Single Variable Calculus, Chapter 6, 6.3, Section 6.3, Problem 28

Use the Midpoint Rule with $n = 5$ to estimate the volume of the region shown in the figure below, if the region is rotated about the $y$-axis.

*Refer to the figure in the book.*

By using Midpoint Rule with $n = 5$, we can determine the thickness of the approximately rectangles as...

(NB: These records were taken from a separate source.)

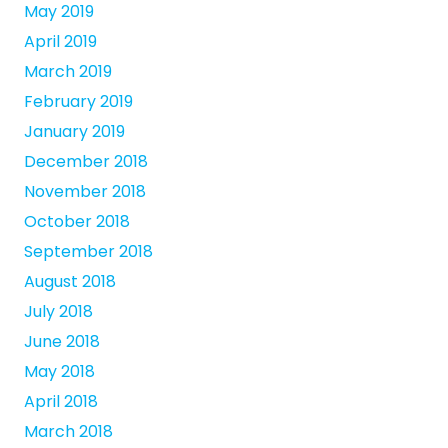
May 2019
April 2019
March 2019
February 2019
January 2019
December 2018
November 2018
October 2018
September 2018
August 2018
July 2018
June 2018
May 2018
April 2018
March 2018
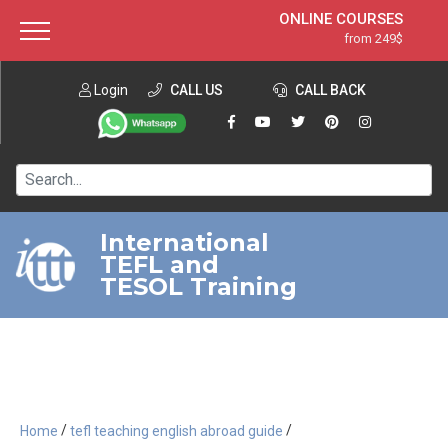
ONLINE COURSES
from 249$
Home
ONLINE DIPLOMA
from 599$
About ITTT
Login
CALL US
Jobs
CALL BACK
IN-CLASS COURSES
Courses
from 1490$
Affiliation
120-HOUR COURSE
from 249$
Contact us
220-HOUR MASTER PACKAGE
from 349$
International
TEFL and
550-HOUR EXPERT PACKAGE
from 999$
TESOL Training
/
/
Home
tefl teaching english abroad guide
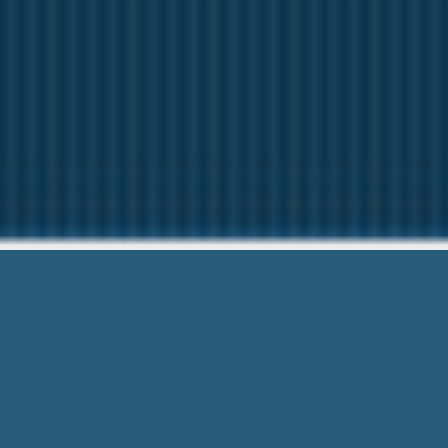
Instant Lo
Here to help You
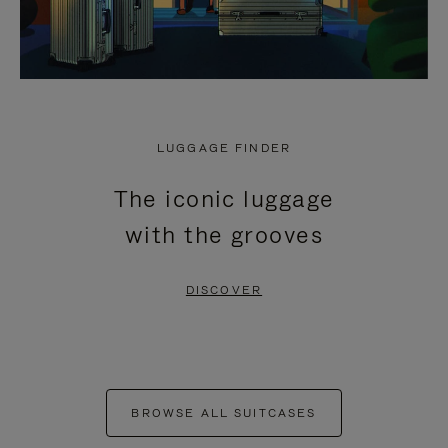
LUGGAGE FINDER
The iconic luggage
with the grooves
DISCOVER
BROWSE ALL SUITCASES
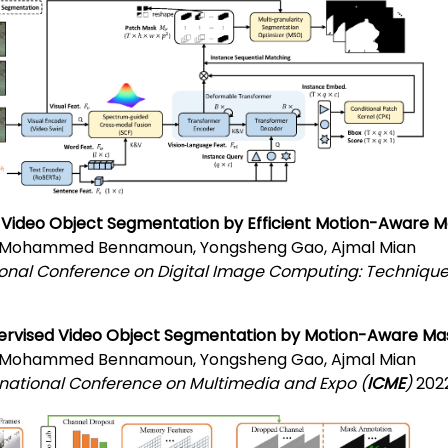
 Video Object Segmentation by Efficient Motion-Aware 
, Mohammed Bennamoun, Yongsheng Gao, Ajmal Mian
ional Conference on Digital Image Computing: Technique
ervised Video Object Segmentation by Motion-Aware Ma
, Mohammed Bennamoun, Yongsheng Gao, Ajmal Mian
ernational Conference on Multimedia and Expo (
ICME
)
2022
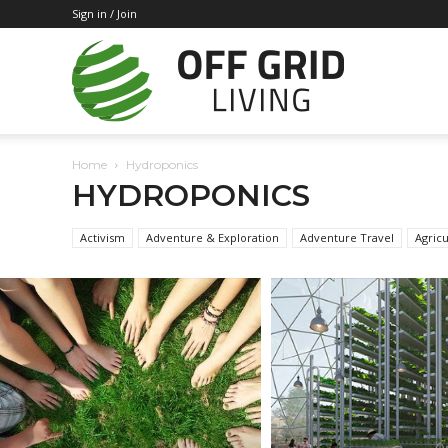
Sign in / Join
Off
Home
Hydroponics
Grid
HYDROPONICS
Activism
Adventure & Exploration
Adventure Travel
Agricu
Living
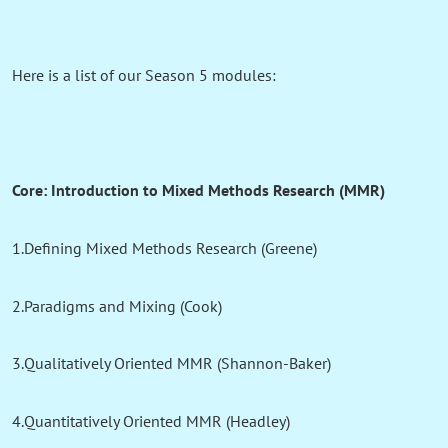
Here is a list of our Season 5 modules:
Core: Introduction to Mixed Methods Research (MMR)
1.Defining Mixed Methods Research (Greene)
2.Paradigms and Mixing (Cook)
3.Qualitatively Oriented MMR (Shannon-Baker)
4.Quantitatively Oriented MMR (Headley)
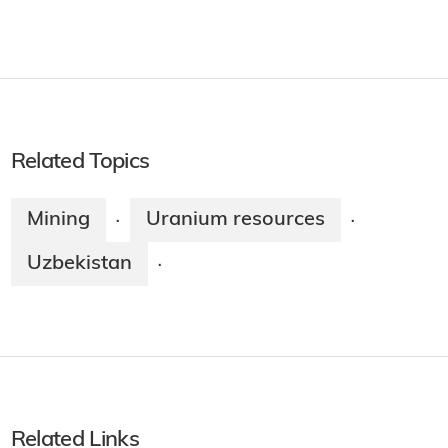
Related Topics
Mining
Uranium resources
·
·
Uzbekistan
·
Related Links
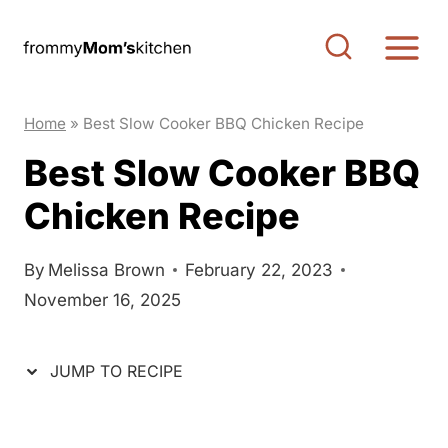
S
S
k
k
i
i
p
p
Home
»
Best Slow Cooker BBQ Chicken Recipe
t
t
Best Slow Cooker BBQ
o
o
Chicken Recipe
R
c
e
o
c
n
By
Melissa Brown
February 22, 2023
November 16, 2025
i
t
p
e
e
n
JUMP TO RECIPE
t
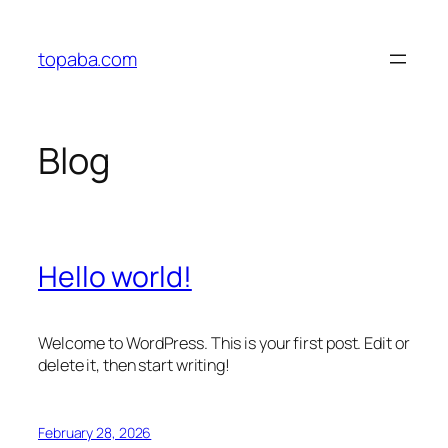
Skip
to
topaba.com
content
Blog
Hello world!
Welcome to WordPress. This is your first post. Edit or
delete it, then start writing!
February 28, 2026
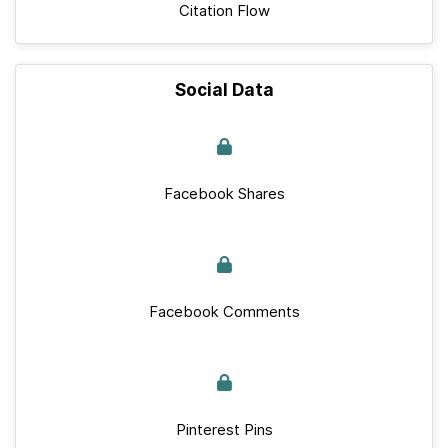
Citation Flow
Social Data
Facebook Shares
Facebook Comments
Pinterest Pins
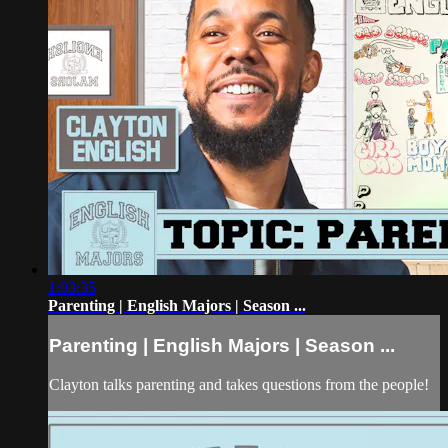
1:03:35
Parenting | English Majors | Season ...
Parenting | English Majors | Season ...
Clayton talks parenting and takes questions from the people!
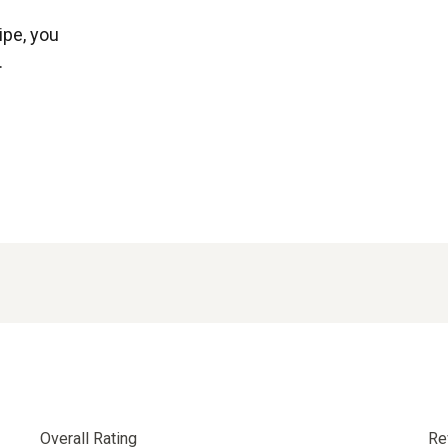
ipe, you
.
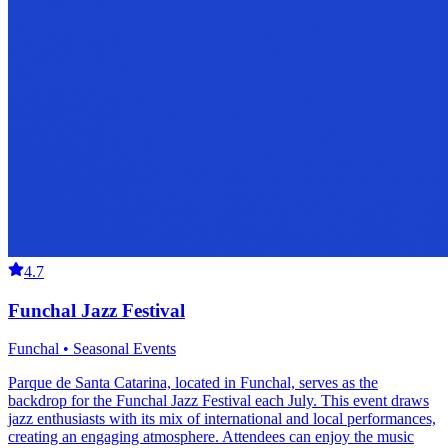
4.7
Funchal Jazz Festival
Funchal • Seasonal Events
Parque de Santa Catarina, located in Funchal, serves as the
backdrop for the Funchal Jazz Festival each July. This event draws
jazz enthusiasts with its mix of international and local performances,
creating an engaging atmosphere. Attendees can enjoy the music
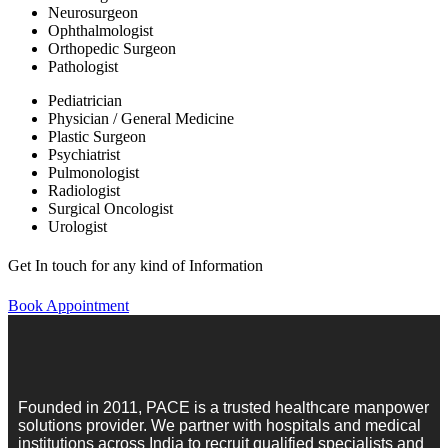
Neurosurgeon
Ophthalmologist
Orthopedic Surgeon
Pathologist
Pediatrician
Physician / General Medicine
Plastic Surgeon
Psychiatrist
Pulmonologist
Radiologist
Surgical Oncologist
Urologist
Get In touch for any kind of Information
Book Appointment
Founded in 2011, PACE is a trusted healthcare manpower
solutions provider. We partner with hospitals and medical
institutions across India to recruit qualified specialists and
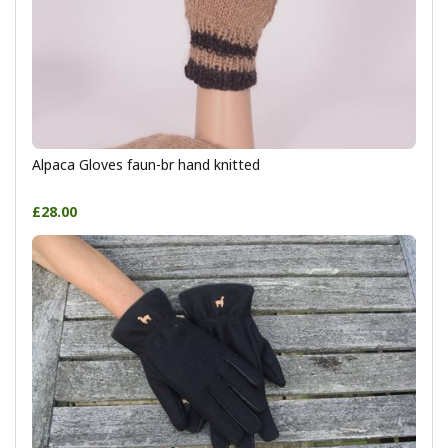
Alpaca Gloves faun-br hand knitted
£28.00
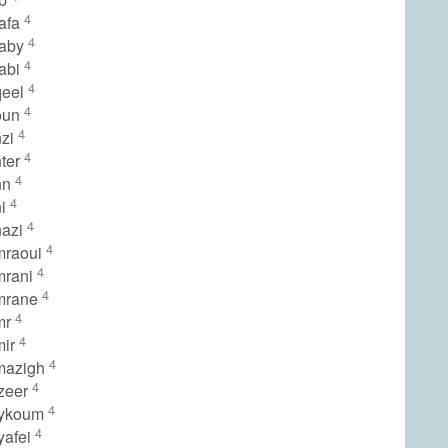
4
afa
4
raby
4
abi
4
qeel
4
oun
4
nzi
4
ter
4
nn
4
ni
4
nazi
4
mraoui
4
mrani
4
mrane
4
mr
4
mir
4
mazigh
4
zeer
4
lykoum
4
yafei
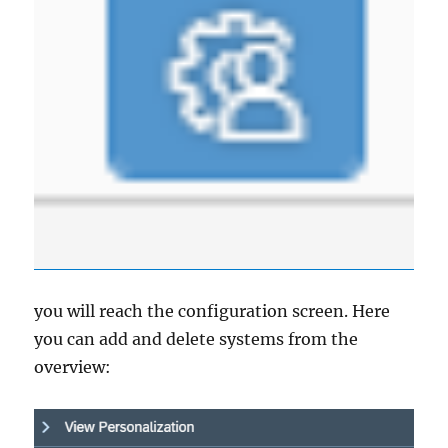
you will reach the configuration screen. Here
you can add and delete systems from the
overview:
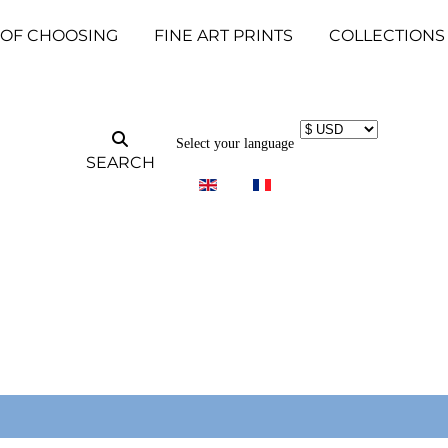
 OF CHOOSING
FINE ART PRINTS
COLLECTIONS
Select your language
SEARCH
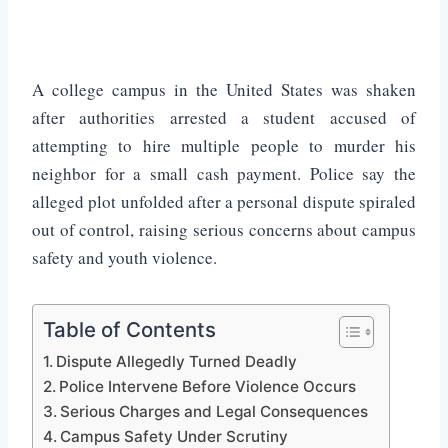
A college campus in the United States was shaken
after authorities arrested a student accused of
attempting to hire multiple people to murder his
neighbor for a small cash payment. Police say the
alleged plot unfolded after a personal dispute spiraled
out of control, raising serious concerns about campus
safety and youth violence.
Table of Contents
Dispute Allegedly Turned Deadly
Police Intervene Before Violence Occurs
Serious Charges and Legal Consequences
Campus Safety Under Scrutiny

$\displaystyle \Delta x = \frac{12 - 2}{5} = 2$ thus, the midpoints are $\displaystyle \left( \frac{2 + 4}{2} \right) = 3, \left( \frac{4 + 6}{2} \right) = 5, \left( \frac{6 + 8}{2} \right) = 7, \left( \frac{8 + 10}{2} \right) = 9, \left( \frac{10 + 12}{2} \right) = 11$

Notice that the distance of these approximating rectangles at $y$-axis is $x$. If you revolve, this length to about the $y$-axis, you'll have a circumference of $2 \pi x$ and the total volume is equal to the product of the circumference and the total area of the curve. So..


$
\begin{equation}
\begin{aligned}

V =& \int^{12}_2 2 \pi x f(x) \Delta x
\\
\\
\approx & 2 \pi [3 f(3) + 5f(5) + 7f(7) + 9 f(9) + 11f(11)] \cdot 2
\\
\\
\approx & 2 \pi [3(2) + 5 (4) + 7(4) + 9(2) + 11(1)] \cdot 2
\\
\\
\approx & 4 \pi [83]
\\
\\
\approx & 332 \pi \text{ cubic units}

\end{aligned}
\end{equation}
$